Glassnode estimates 6.04 million Bitcoin—30% of total supply—faces quantum computing risk, split between coins with exposed public keys (structural vulnerability: 1.92M BTC) and coins where address reuse or custody behavior revealed keys while funds remained locked (operational vulnerability: 4.12M BTC). At current prices near $77,000, the at-risk supply represents roughly $465 billion in potential exposure.
How Bitcoin’s Cryptography Becomes Vulnerable
Quantum computing poses a theoretical threat to Bitcoin’s underlying cryptographic security. The vulnerability hinges on a single factor: whether a wallet’s public key is already visible on-chain. Glassnode defines the distinction clearly. Structural exposure applies to outputs whose script type reveals the public key by design—primarily coins from Bitcoin’s early years when wallet standards were less mature. Operational exposure covers coins protected initially but where address reuse, partial spending, or custody behavior has since exposed the public key while BTC remains tied to that address. Of the 20 million Bitcoin currently in existence, 13.99 million remain cryptographically safe under current threat models.

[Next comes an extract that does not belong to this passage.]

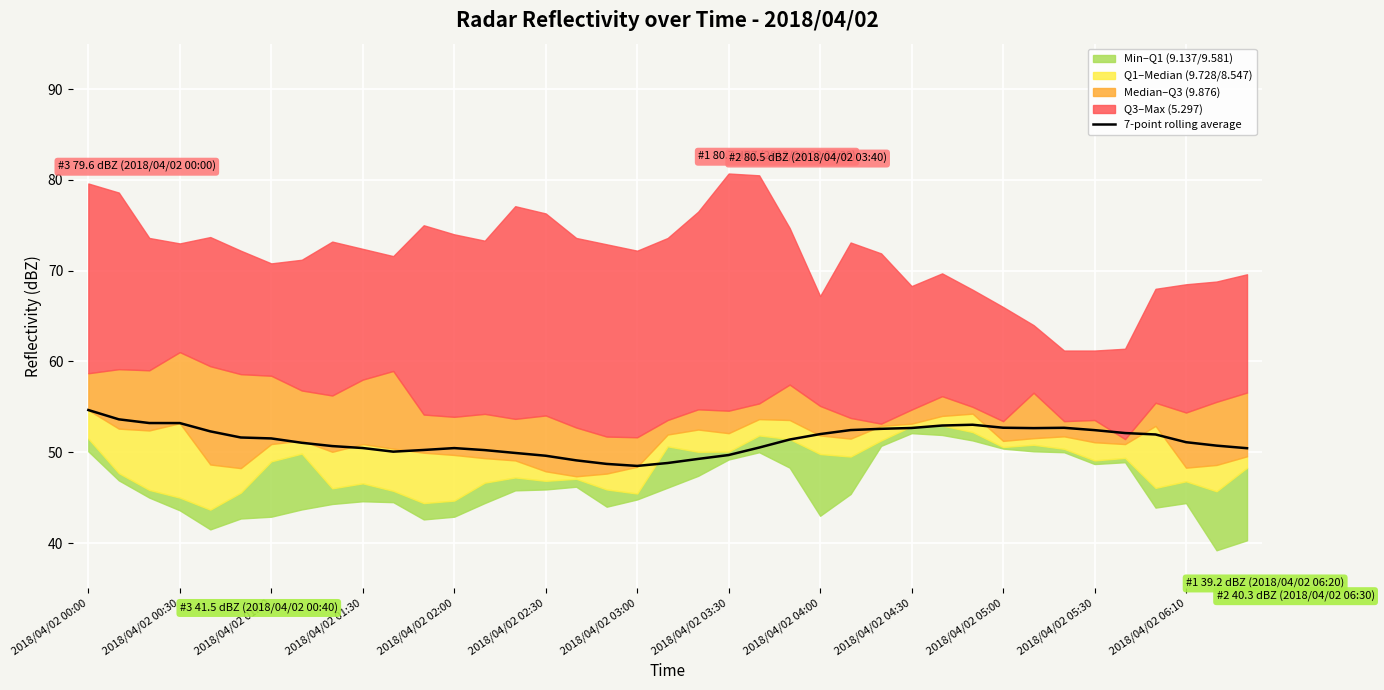

True or false: 7-point rolling average has a value of 68.1 at 2018/04/02 06:10.

False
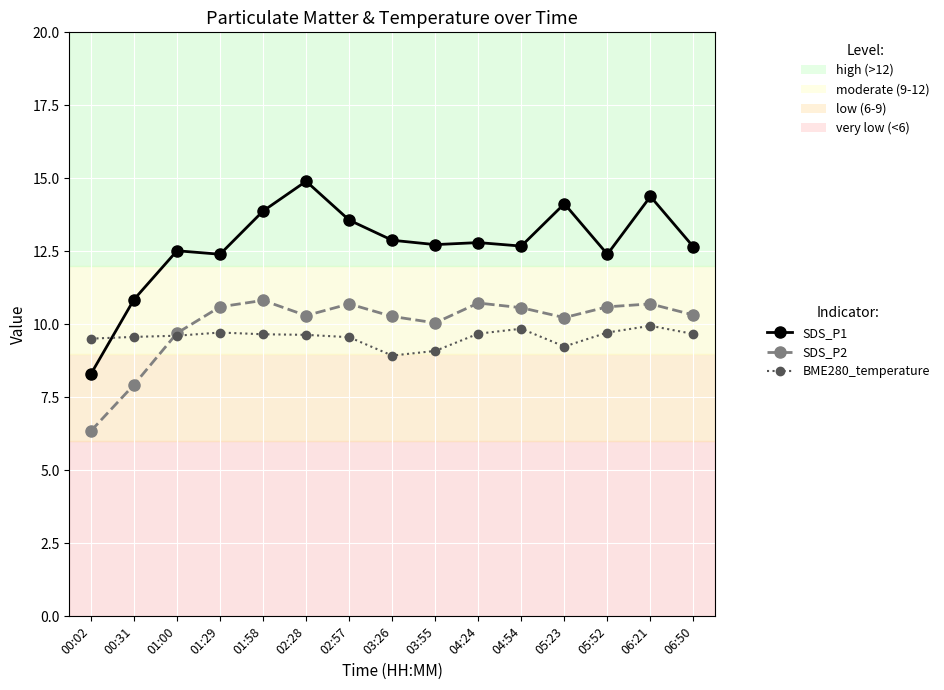

What is the approximate value of SDS_P2 at 05:23?

10.2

Vulnerability Breakdown and Supply Distribution
Glassnode’s analysis divides quantum risk across two categories. Structurally unsafe supply accounts for 9.6% of current Bitcoin circulation (1.92M BTC)—predominantly holdings from 2009 to 2011, when fewer users understood key reuse risks. Operationally unsafe supply represents 20.6% of circulation (4.12M BTC), a larger cohort reflecting modern behaviors: address reuse across multiple transactions, partial coin spending, and centralized exchange custody practices that expose keys before settlement. The remaining 69.4% (13.99M BTC) shows no visible public key on-chain, maintaining theoretical resistance to quantum attacks under existing cryptographic assumptions.
Implications for Bitcoin Infrastructure and Security Standards
The growth of operational exposure signals a divergence between theory and practice in Bitcoin custody. While modern wallet software implements single-use addresses and hierarchical deterministic (HD) key derivation, real-world behavior—particularly among exchanges and long-term holders—continues to expose keys through address reuse. This gap underscores a broader security challenge: technical standards alone cannot prevent vulnerability if users and custodians do not follow them. The data also highlights why early Bitcoin adoption created structural risk; those wallets lacked the cryptographic tooling available today.
Timeline and Unresolved Questions
Glassnode provides no timeline for when quantum computing capability becomes practical enough to threaten Bitcoin’s security. Current quantum systems remain theoretical threats to cryptographic systems at Bitcoin’s scale. Bitcoin’s developer community has not published a formal mitigation roadmap, leaving open questions about protocol-level defenses, key migration strategies, or timeline urgency. The analysis serves as a security baseline—not a prediction of imminent risk.